**What is expected**
Reproduce the entire passage on injury in fact word for word.

**Text provided**
************

This case, like Spokeo II , "primarily concerns injury in fact, the [f]irst and foremost’ of standing’s three elements." Id. (quoting Steel Co. v. Citizens for a Better Environment , 523 U.S. 83, 103, 118 S.Ct. 1003, 140 L.Ed.2d 210 (1998) ) (brackets in original). "To establish injury in fact, a plaintiff must show that he or she suffered ‘an invasion of a legally protected interest’ that is ‘concrete and particularized’ and ‘actual or imminent, not conjectural or hypothetical.’ " Id. at 1548 (quoting Lujan, 504 U.S. at 560, 112 S.Ct. 2130 ). "For an injury to be ‘particularized,’ it ‘must affect the plaintiff in a personal and individual way.’ " Id. (quoting Lujan , 504 U.S. at 560, n.1, 112 S.Ct. 2130 ). "A ‘concrete’ injury must be de facto; that is, it must actually exist[,]" meaning—" ‘real,’ and not ‘abstract.’ " Id. (citations omitted). " ‘Concrete’ is not, however, necessarily synonymous with ‘tangible.’ Although tangible injuries are perhaps easier to recognize. ... intangible injuries can nevertheless be concrete." Id. at 1549.

************

**Supplied entries**
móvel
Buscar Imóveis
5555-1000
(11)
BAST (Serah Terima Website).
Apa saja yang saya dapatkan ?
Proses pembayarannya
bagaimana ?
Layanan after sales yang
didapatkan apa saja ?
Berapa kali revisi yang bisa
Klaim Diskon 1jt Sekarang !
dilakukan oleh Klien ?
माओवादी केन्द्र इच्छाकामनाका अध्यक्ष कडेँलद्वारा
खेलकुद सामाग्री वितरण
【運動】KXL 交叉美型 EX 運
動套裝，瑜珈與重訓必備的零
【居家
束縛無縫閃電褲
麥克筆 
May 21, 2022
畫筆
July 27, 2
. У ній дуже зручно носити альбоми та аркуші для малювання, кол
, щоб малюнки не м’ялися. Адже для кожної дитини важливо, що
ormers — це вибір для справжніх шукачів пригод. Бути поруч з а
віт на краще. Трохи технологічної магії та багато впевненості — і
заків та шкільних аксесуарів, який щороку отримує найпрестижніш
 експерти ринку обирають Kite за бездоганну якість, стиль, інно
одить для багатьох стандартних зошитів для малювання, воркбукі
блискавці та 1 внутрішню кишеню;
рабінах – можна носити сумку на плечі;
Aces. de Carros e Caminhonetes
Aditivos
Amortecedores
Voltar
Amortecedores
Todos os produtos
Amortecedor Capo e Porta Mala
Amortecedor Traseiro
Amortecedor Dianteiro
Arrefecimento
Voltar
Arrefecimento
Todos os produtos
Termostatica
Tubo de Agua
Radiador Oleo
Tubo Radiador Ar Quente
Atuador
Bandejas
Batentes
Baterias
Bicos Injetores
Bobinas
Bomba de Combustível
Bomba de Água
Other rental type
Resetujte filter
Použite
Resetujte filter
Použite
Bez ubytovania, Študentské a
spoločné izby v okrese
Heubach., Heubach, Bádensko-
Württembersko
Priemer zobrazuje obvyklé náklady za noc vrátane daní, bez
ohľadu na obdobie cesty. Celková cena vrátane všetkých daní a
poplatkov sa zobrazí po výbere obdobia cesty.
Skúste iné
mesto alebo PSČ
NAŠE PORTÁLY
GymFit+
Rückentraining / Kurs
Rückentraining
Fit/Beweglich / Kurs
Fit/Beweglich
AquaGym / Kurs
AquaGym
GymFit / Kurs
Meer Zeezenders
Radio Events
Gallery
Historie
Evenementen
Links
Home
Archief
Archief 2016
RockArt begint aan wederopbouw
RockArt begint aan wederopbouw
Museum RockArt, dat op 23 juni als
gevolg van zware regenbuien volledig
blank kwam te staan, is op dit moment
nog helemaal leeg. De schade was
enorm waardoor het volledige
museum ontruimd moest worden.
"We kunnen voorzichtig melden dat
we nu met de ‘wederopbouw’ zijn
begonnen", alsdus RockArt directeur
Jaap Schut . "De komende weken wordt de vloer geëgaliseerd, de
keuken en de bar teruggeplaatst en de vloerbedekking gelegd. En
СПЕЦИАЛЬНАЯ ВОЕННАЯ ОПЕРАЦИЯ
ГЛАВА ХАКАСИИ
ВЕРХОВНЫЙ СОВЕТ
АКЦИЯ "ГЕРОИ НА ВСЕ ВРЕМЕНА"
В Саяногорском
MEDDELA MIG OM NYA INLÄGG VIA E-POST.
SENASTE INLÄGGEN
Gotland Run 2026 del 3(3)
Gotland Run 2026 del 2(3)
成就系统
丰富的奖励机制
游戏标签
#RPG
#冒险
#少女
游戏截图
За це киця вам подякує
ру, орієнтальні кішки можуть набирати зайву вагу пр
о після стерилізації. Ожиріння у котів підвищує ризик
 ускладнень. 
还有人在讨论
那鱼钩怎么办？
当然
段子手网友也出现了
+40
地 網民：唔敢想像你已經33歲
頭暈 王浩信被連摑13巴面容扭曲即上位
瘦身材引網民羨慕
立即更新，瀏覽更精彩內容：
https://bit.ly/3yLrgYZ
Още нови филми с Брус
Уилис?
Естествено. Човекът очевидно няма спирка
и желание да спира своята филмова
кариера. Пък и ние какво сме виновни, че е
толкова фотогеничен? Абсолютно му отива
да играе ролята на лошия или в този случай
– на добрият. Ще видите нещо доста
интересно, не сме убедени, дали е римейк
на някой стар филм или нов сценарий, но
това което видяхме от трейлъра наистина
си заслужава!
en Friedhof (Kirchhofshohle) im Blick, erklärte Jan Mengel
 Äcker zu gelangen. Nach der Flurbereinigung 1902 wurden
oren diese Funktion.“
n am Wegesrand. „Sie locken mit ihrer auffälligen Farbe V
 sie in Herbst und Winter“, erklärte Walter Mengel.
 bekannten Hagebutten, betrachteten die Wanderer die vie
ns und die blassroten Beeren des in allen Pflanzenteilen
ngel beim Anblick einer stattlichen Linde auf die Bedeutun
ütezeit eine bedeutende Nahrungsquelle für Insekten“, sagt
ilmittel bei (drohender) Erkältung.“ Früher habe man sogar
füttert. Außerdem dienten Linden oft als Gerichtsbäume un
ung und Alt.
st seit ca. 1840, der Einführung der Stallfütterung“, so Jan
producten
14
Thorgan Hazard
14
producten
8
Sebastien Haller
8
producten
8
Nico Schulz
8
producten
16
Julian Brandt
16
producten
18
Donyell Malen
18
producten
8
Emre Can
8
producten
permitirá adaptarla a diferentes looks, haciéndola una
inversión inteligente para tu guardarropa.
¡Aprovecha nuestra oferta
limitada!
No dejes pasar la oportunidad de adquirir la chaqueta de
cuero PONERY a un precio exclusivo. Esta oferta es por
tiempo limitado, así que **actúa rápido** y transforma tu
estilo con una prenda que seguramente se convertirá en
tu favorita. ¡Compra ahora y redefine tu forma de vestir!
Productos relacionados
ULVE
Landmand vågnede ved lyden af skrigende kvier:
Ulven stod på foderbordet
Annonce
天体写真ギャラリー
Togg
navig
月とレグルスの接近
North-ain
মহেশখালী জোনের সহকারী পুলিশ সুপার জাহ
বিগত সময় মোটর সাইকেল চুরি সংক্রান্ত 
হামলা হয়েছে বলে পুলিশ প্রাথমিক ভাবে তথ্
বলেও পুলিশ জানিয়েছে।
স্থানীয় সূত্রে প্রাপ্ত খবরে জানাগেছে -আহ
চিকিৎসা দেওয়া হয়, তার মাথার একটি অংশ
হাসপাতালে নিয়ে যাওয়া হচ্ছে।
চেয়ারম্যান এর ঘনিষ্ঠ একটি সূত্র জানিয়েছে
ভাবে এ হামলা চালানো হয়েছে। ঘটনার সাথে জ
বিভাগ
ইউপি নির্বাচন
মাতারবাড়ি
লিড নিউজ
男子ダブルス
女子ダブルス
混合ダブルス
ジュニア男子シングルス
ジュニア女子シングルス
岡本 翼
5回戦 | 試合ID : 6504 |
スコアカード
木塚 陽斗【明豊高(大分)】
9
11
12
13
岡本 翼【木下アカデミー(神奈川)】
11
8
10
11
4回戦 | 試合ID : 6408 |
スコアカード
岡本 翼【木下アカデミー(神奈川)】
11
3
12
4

************

**Solution below**
This case, like Spokeo II , "primarily concerns injury in fact, the [f]irst and foremost’ of standing’s three elements." Id. (quoting Steel Co. v. Citizens for a Better Environment , 523 U.S. 83, 103, 118 S.Ct. 1003, 140 L.Ed.2d 210 (1998) ) (brackets in original). "To establish injury in fact, a plaintiff must show that he or she suffered ‘an invasion of a legally protected interest’ that is ‘concrete and particularized’ and ‘actual or imminent, not conjectural or hypothetical.’ " Id. at 1548 (quoting Lujan, 504 U.S. at 560, 112 S.Ct. 2130 ). "For an injury to be ‘particularized,’ it ‘must affect the plaintiff in a personal and individual way.’ " Id. (quoting Lujan , 504 U.S. at 560, n.1, 112 S.Ct. 2130 ). "A ‘concrete’ injury must be de facto; that is, it must actually exist[,]" meaning—" ‘real,’ and not ‘abstract.’ " Id. (citations omitted). " ‘Concrete’ is not, however, necessarily synonymous with ‘tangible.’ Although tangible injuries are perhaps easier to recognize. ... intangible injuries can nevertheless be concrete." Id. at 1549.